Boss Hogg's guide to radio networking

Rupert Goodwins: A forgotten frequency is revived for data, but with both hands tied behind its back.

It was the last gasp of the seventies. Punk was just beginning to crust up, Maggie Thatcher, Milk Snatcher, had got her sensible shoes under the desk at Downing Street and the first theocracy of the atomic age was getting its groove on in Iran. But even as Tony Blackburn and Gary Numan made odd bedfellows on Wonderful Radio One, a different kind of broadcast was fascinating hundreds of thousands of otherwise sane people across the UK. In its grip, Fred Smith from Acacia Avenue became Night Warrior of The Double A, Julie Green of Plymouth became Fancy Pants from The Port City. Foreshadowing all the fuss about Internet chat rooms -- and attracting almost identical media vitriol -- Citizens Band was here.

Forgotten now, CB was huge then. Thanks to the Wireless Telegraphy Act and an almost Victorian sense of paternalism by the Home Office, the average UK citizen was no more allowed to transmit without a licence than he was to fly a jumbo jet, and the consequences of either seemed identical in the eyes of the law. Most of the time, that didn't matter: an odd smattering of dodgy geezers with army surplus transmitters occasionally made enough trouble to get noticed, but the usual rules applied: don't frighten the horses or interfere with anyone more important than you, and you won't get into too much trouble.

Other countries didn't see things that way. In particular, the USA had more of an "if you want to do it, then gee, why not" attitude and legalised two-way radios for non-hams. These soon got small and cheap enough to be brought back into the UK by visitors, who found the airwaves delightfully empty -- apart from a couple of weather balloons, some hospital bleepers and radio-controlled aircraft, the channels lay fallow. Then CB took off in the States on the back of the oil crisis as drivers used it to find which garages had petrol in stock. Suddenly it was a genuine cultural phenomenon.

That trickled over here, and before you could say give us a ten nine good buddy there were people marching on Parliament with placards demanding free speech on CB. As model aircraft around the country plummeted into doctors wondering what sort of medical emergency a "Bear In The Air" was, and a mere three years after it had effectively lost control of the airwaves, the government acted. It legalised CB -- on different frequencies and with different standards to the US model, to be sure, but you could go out and buy one and not fear the Grim Busbies.

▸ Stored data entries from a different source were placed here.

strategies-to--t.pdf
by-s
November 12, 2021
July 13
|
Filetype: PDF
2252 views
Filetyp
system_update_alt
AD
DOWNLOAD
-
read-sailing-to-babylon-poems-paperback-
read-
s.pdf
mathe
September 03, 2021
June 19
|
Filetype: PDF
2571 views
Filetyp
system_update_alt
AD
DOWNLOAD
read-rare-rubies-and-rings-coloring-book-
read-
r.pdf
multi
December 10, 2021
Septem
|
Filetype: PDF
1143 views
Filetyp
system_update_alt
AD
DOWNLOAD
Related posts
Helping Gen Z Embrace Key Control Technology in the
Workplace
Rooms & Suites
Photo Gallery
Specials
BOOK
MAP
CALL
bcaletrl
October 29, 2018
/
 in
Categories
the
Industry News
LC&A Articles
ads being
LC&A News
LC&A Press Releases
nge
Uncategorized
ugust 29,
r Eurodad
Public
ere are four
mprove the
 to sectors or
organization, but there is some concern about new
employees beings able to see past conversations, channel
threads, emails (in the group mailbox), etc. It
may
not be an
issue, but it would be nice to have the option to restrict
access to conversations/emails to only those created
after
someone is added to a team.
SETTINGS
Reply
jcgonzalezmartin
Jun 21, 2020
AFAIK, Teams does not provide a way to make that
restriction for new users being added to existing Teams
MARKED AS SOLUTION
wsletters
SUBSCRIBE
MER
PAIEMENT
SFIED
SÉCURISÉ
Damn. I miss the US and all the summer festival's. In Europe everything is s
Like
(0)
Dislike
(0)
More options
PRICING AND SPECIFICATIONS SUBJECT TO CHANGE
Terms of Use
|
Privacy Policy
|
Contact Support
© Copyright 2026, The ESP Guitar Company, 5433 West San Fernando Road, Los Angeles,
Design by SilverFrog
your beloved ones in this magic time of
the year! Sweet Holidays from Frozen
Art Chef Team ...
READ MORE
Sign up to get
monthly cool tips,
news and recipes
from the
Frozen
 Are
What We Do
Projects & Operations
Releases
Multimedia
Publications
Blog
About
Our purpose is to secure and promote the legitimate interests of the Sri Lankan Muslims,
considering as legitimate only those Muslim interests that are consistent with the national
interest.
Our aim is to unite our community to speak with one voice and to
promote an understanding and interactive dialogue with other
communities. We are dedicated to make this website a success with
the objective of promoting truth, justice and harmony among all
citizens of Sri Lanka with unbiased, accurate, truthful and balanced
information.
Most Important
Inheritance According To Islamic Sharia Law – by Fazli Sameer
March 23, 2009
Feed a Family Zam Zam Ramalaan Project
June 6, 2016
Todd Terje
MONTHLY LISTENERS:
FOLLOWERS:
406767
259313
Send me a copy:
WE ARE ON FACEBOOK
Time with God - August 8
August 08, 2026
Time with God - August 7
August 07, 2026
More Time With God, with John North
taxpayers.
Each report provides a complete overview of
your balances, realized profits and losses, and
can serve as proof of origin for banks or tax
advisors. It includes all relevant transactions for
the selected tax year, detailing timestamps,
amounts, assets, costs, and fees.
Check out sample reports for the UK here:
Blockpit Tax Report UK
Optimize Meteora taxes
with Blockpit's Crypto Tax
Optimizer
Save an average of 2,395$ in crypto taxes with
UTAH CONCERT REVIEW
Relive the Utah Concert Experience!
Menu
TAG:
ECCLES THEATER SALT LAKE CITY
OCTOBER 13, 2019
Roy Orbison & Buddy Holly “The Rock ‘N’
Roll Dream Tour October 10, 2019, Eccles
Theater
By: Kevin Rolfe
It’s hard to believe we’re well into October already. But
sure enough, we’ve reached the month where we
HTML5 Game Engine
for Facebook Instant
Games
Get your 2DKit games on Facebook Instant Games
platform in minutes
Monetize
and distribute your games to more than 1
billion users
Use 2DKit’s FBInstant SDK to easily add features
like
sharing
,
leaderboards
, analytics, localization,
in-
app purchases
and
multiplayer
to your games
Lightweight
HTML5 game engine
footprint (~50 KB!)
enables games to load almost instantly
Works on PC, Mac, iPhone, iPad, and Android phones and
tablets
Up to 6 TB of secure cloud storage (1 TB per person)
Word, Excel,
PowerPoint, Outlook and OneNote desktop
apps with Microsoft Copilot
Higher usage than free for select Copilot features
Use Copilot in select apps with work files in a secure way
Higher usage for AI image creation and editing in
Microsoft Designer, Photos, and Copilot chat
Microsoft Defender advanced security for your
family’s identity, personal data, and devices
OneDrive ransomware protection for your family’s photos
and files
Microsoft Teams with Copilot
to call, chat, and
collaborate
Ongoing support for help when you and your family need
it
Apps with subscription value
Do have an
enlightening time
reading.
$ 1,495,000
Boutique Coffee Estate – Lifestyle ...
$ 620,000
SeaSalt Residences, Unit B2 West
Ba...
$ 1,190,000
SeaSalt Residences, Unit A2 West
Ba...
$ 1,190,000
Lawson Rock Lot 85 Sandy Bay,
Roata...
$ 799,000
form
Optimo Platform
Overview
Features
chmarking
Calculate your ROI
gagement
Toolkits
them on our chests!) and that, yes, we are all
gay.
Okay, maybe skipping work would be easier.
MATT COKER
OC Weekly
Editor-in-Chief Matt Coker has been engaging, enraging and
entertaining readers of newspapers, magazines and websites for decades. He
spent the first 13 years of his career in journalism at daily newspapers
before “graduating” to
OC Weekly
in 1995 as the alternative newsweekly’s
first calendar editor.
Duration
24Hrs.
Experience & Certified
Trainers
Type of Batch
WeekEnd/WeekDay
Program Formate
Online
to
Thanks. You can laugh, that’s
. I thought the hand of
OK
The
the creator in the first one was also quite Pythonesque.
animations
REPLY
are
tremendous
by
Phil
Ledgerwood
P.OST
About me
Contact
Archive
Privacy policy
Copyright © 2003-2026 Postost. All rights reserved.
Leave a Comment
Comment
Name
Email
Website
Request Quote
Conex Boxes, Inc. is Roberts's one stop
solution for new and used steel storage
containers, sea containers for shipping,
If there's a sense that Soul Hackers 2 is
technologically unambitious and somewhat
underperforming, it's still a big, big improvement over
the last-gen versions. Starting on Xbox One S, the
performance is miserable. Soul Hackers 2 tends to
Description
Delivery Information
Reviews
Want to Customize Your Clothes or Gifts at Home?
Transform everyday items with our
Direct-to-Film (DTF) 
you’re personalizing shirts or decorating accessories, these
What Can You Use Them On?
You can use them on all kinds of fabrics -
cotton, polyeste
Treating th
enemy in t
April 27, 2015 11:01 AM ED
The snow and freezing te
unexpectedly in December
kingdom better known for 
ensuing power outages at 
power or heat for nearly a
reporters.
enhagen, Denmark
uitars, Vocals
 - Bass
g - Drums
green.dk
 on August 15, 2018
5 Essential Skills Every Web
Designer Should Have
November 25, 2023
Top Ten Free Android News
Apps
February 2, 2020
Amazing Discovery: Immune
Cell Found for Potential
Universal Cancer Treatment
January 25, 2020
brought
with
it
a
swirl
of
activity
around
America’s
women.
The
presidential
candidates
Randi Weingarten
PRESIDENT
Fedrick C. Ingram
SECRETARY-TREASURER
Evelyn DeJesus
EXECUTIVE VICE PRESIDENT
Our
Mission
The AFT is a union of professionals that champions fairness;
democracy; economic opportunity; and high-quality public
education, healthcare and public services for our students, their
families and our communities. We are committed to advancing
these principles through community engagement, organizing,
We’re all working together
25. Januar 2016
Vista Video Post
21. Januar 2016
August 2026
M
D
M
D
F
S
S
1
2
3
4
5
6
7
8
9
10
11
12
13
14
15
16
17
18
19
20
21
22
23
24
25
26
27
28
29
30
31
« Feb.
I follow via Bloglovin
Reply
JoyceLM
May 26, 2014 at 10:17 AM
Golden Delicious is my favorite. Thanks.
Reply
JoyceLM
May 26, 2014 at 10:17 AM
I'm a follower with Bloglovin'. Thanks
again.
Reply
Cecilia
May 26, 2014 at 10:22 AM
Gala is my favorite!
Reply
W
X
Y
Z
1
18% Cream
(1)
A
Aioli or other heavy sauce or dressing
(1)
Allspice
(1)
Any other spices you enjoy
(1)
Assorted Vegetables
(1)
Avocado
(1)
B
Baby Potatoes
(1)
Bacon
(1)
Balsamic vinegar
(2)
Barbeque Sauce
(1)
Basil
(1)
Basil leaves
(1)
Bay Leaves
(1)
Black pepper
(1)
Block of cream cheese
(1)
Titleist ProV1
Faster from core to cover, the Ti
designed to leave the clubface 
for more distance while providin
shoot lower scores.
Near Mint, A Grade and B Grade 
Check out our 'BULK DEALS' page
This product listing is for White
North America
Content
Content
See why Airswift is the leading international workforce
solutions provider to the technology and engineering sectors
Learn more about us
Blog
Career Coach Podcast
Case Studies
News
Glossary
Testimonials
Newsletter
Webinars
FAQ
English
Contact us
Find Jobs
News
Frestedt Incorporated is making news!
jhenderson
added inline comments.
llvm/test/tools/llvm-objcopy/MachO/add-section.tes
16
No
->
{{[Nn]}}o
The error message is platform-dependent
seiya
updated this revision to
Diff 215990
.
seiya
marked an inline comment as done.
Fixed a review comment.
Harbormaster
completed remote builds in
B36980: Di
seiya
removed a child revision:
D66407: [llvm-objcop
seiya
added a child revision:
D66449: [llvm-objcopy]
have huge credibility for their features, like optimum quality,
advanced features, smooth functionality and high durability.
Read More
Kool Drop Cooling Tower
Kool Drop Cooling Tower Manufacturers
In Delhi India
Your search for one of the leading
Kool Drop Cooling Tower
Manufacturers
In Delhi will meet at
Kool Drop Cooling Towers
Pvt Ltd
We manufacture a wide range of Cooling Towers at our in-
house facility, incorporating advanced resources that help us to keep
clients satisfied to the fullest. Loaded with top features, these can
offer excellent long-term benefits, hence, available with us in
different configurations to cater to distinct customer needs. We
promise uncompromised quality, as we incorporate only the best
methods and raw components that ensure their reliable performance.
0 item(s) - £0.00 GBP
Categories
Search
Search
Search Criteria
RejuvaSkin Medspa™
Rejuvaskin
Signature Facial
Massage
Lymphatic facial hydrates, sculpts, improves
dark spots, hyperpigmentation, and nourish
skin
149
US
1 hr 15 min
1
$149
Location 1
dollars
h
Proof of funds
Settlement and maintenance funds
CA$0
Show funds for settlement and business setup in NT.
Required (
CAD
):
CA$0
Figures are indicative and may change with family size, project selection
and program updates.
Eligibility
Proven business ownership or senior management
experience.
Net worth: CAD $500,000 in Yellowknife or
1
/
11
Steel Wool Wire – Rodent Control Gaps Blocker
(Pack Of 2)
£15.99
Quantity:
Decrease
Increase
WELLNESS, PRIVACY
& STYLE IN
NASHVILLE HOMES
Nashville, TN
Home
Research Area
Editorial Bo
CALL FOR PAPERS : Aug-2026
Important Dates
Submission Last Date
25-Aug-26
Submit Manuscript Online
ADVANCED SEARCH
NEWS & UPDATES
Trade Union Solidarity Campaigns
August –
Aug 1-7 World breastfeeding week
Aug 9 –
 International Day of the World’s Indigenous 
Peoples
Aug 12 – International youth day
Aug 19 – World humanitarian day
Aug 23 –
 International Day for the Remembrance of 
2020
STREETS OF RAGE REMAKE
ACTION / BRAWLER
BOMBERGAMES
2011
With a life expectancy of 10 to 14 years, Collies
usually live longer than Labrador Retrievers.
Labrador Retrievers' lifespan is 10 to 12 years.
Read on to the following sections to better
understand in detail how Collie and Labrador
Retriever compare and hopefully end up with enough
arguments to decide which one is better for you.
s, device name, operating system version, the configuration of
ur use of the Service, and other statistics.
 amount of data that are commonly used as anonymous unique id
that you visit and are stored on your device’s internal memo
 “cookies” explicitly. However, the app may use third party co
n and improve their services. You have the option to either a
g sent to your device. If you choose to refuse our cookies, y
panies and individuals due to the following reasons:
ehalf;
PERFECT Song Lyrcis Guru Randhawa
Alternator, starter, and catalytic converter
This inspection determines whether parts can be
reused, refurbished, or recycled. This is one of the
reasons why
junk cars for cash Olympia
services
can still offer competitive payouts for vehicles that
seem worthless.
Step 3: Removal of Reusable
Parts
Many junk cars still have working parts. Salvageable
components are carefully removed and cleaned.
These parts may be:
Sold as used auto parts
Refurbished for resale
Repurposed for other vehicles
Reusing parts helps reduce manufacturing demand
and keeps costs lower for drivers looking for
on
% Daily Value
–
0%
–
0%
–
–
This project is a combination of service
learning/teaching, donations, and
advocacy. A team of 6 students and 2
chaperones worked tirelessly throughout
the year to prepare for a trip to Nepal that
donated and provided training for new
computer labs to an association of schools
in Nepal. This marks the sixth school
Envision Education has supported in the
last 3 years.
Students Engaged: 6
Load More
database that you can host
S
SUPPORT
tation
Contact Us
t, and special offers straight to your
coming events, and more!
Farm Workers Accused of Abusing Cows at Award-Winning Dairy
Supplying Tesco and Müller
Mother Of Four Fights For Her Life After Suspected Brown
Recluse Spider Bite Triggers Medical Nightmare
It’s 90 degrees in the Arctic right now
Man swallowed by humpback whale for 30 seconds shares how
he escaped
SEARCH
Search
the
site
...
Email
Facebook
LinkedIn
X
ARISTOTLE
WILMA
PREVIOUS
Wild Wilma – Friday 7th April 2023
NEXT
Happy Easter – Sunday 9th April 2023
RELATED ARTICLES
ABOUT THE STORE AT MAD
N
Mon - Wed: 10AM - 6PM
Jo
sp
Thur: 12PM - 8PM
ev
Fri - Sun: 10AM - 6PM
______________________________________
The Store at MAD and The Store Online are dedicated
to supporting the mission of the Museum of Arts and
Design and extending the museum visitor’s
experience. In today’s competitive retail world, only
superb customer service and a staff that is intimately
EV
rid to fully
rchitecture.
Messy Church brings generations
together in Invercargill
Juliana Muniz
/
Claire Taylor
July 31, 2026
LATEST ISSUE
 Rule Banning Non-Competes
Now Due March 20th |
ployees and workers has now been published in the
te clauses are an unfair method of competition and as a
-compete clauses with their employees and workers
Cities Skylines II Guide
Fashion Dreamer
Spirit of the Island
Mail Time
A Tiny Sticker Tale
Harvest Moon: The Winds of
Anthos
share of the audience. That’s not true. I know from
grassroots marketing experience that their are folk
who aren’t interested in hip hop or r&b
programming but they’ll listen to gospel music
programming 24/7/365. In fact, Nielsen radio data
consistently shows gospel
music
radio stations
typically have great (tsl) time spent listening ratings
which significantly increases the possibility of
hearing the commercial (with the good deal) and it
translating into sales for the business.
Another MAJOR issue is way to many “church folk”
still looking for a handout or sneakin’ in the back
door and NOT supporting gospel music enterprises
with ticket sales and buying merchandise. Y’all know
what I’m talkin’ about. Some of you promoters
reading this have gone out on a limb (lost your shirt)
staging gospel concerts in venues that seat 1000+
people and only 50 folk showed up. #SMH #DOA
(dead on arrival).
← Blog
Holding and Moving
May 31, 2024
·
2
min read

And then: nothing. Give the people what they want, and they go away. These days, the airwaves are once again empty. Apart from some foul-mouthed kids in the cities, some tractor drivers in the country and Russian taxi firms (don't ask) there are 80 channels of radio silence. Everyone's got mobile phones if they know to whom they want to talk, and Internet chat rooms if they don't.

Cue the Radiocommunications Agency. For absolutely no detectable reason -- and with no detectable result -- it quietly announced at Christmas that people would be allowed to send data over their CBs. As far as I know, nobody asked for this. They do it on the continent a bit but nobody cares. On the face of it, it's a good idea: it's not 802.11g and nobody'll be ripping off MP3s over it, but you can see what it might be good for.

CB has a range of around two to five miles. You can get second hand rigs for around £20, and your average sound card can act as a perfectly good modem. It's not ideal, but there are loads of good things you can do with text-based Net access (as the mobile phone companies tried to tell us for years). And using digipeating, where a radio receives a packet of information and forwards it, you can set up nationwide networks of bulletin boards and net access with remarkably little effort. Radio hams (who have since gone onto better things) spent large chunks of the 90s doing that; they also developed location-based services where your car sends GPS data back over the network to anyone who's interested.

So why has the RA set the rules so that you can't go faster than 1200bps, you can't access a bulletin board or the Net, you can't forward packets, you can only use three channels, and you can't even leave your radio going unattended? What, exactly, are people supposed to do with this? Why dangle the prospect of something that a good smattering of people might be able to use, and then turn it into a pointless exercise in pseudo-deregulation? It's enough to make me want to jump into my 18-wheeler, push the pedal to the metal and motor down the superslab until I got me a convoy. And that's a BIG ten four.